E’ emersa poi l’urgenza di avviare un percorso per la rinascita di Marghera, che passi attraverso le bonifiche, la green-economy (realmente green, quindi meno olio di colza e più materiale vegetale locale sull’esempio di Porto Torres), l’innovazione, la mobilità sostenibile, una cantieristica di dimensioni appropriate e di alto livello tecnologico. Iniziative che si auspica vengano intraprese da aziende di medie dimensioni e non solo da soggetti pubblici.

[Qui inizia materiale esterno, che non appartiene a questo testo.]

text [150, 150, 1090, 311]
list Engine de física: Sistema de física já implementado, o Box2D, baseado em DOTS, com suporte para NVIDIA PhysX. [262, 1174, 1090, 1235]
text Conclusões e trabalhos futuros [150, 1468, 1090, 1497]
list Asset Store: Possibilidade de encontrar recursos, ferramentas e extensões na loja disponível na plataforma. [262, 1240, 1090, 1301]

Tale percorso deve, ovviamente, escludere attività inquinanti, come lo stoccaggio e il trattamento di rifiuti tossici (vedi i casi di Alles/Mantovani, Ste, SG31, paracadutati dalla Regione), ma anche una logistica troppo impattante, e a scarso valore aggiunto, e tutti quei modelli “massivi” che hanno imposto alla città di Venezia un turismo non più sostenibile.

Risanamento energetico edifici

Il risanamento energetico di edifici obsoleti (anni ’60 e ’70) comporta, oltre a miglioramenti estetici spesso, indubbi risparmi per coloro che ci abitano e minori emissioni inquinanti in città (a beneficio dei polmoni di tutti)

La discussione sulla città resta, ovviamente, aperta e la prossima occasione per proseguirla sarà domani, giovedì 13 novembre, con la presentazione del GdL URBANISTICA E LL.PP. nel locale “Due Portoni” (ex Circolo) a Mestre, in Calle Due Portoni 10, con inizio alle ore 18:00.
L’incontro prenderà avvio dall’attività svolta dal gruppo in questi ultimi anni, illustrata dal suo referente Davide Scano, per proseguire con gli interventi di alcuni ospiti: Claudio SCARPA (Direttore di AVA), l’arch. Gianfranco VECCHIATO (ex Presidente dell’Ordine degli Architetti), gli architetti Emilia PEREGO e Francesco DA RIN dell’omonimo studio, l’architetto Dario SCHIAVO, Giovanni SCIBILIA (Associazione Una Grande Città), l’architetto Davide VIANELLO, socio ANAB e il giovane architetto Alvise LUCHETTA, laureatosi con una tesi su “Mestre nel 2060”. La cittadinanza tutta è invitata.